## Generalized ufuncs

We've just seen how to make our own ufuncs using `vectorize`, but what if we need something that can operate on an arbitrary number of elements in an input array?  

Enter `guvectorize`.  

There are several important differences between `vectorize` and `guvectorize` that bear close examination.  Let's take a look at a few simple examples.

In [None]:
import numpy
from numba import guvectorize

In [None]:
@guvectorize('int64[:], int64, int64[:]', '(n),()->(n)')
def g(x, y, res):
    for i in range(x.shape[0]):
        res[i] = x[i] + y

* Declaration of input/output layouts
* No return statements

In [None]:
x = numpy.arange(10)

But wait!  We still call `g` as if it were defined as `def g(x, y)`

In [None]:
res = g(x, 5)
print(res)

□ □ □ □ □ □ □

▶ _TASK REQUIREMENTS_:
(1) In the generalized ufuncs section, which two points are listed directly after the definition of `g`?
(2) Carry on the generalized ufuncs section, starting after its final line.

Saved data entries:
□ □ □ □ □ □ □

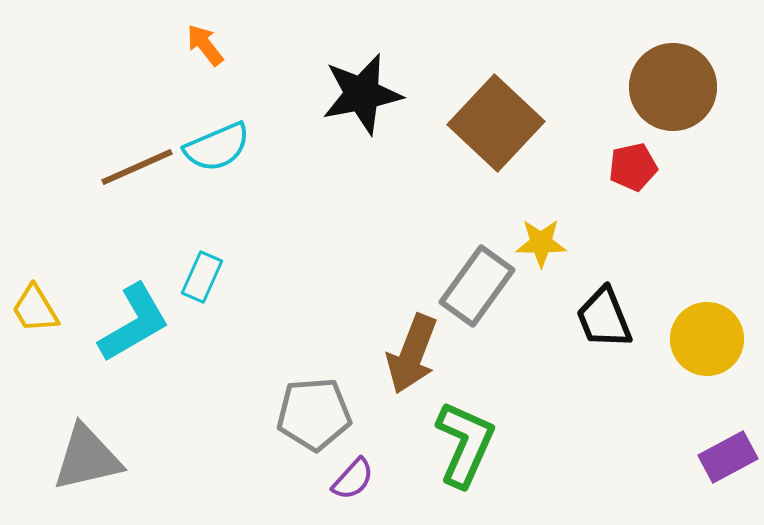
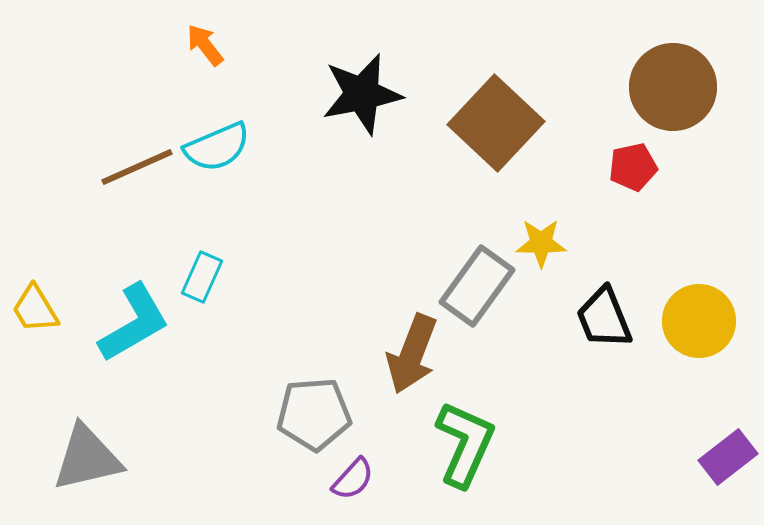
yellow circle: moved 8 px left, 18 px up
purple rectangle: rotated 10 degrees counterclockwise
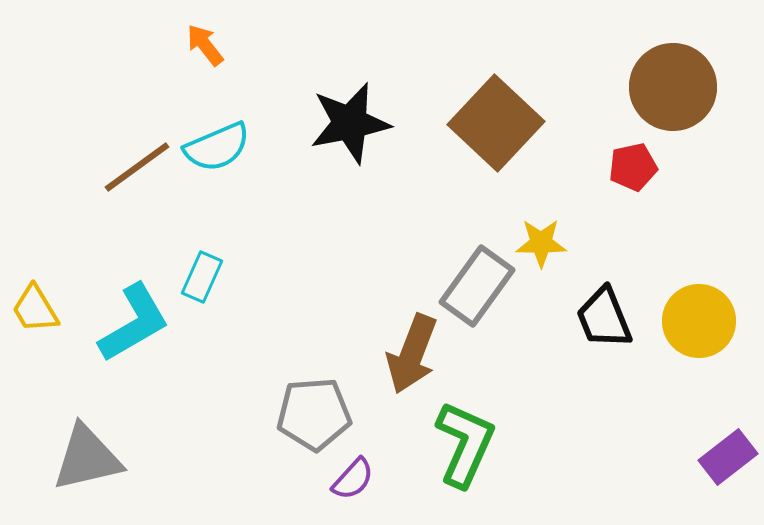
black star: moved 12 px left, 29 px down
brown line: rotated 12 degrees counterclockwise
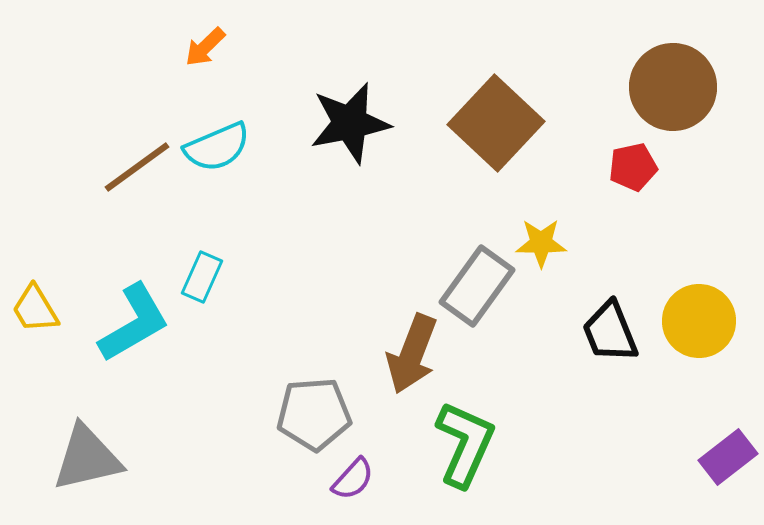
orange arrow: moved 2 px down; rotated 96 degrees counterclockwise
black trapezoid: moved 6 px right, 14 px down
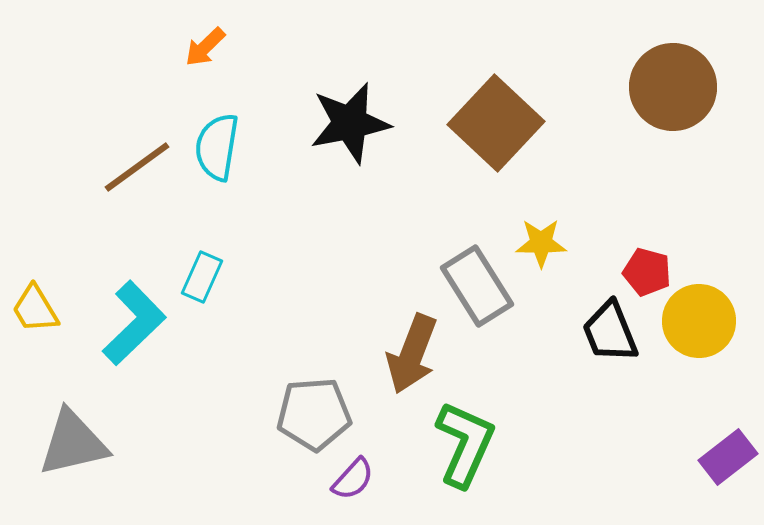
cyan semicircle: rotated 122 degrees clockwise
red pentagon: moved 14 px right, 105 px down; rotated 27 degrees clockwise
gray rectangle: rotated 68 degrees counterclockwise
cyan L-shape: rotated 14 degrees counterclockwise
gray triangle: moved 14 px left, 15 px up
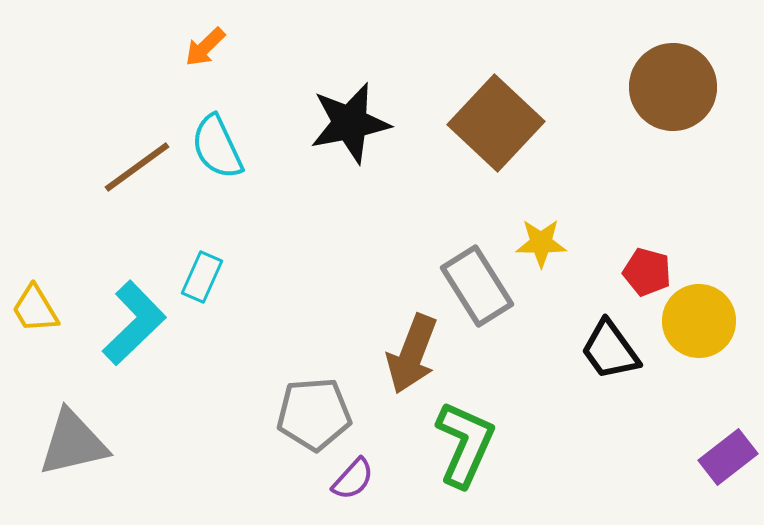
cyan semicircle: rotated 34 degrees counterclockwise
black trapezoid: moved 18 px down; rotated 14 degrees counterclockwise
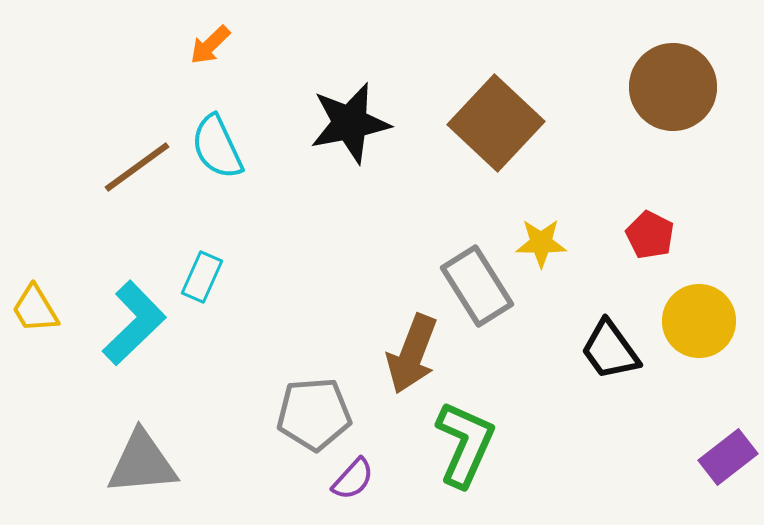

□ □ □ □ □ □ □

▶ _REPLIES_:
(1) Declaration of input/output layouts, and no return statements.

(2)
However, if you _need_ to pass in a pre-allocated results array, you can (more on why you might do this in a few)

In [None]:
res = numpy.zeros_like(x)
res = g(x, 5, res)
print(res)

In [None]:
@guvectorize('float64[:,:], float64[:,:], float64[:,:]', 
            '(m,n),(n,p)->(n,p)')
def matmul(A, B, C):
    m, n = A.shape
    n, p = B.shape
    for i in range(m):
        for j in range(p):
            C[i, j] = 0
            for k in range(n):
                C[i, j] += A[i, k] * B[k, j]

In [None]:
a = numpy.random.random((500, 500))

In [None]:
out = matmul(a, a)

In [None]:
%timeit matmul(a, a, numpy.empty_like(a))

In [None]:
%timeit a @ a

And it also supports the `target` keyword argument

In [None]:
def g(x, y, res):
    for i in range(x.shape[0]):
        res[i] = x[i] + numpy.exp(y)
        
g_serial = guvectorize('float64[:], float64, float64[:]', '(n),()->(n)')(g)
g_par = guvectorize('float64[:], float64, float64[:]', '(n),()->(n)', target='parallel')(g)

In [None]:
%timeit res = g_serial(numpy.arange(1000000).reshape(1000, 1000), 3)
%timeit res = g_par(numpy.arange(1000000).reshape(1000, 1000), 3)

## [Exercise: Writing signatures](./exercises/08.GUVectorize.Exercises.ipynb#Exercise:-2D-Heat-Transfer-signature)

What's up with these boundary conditions?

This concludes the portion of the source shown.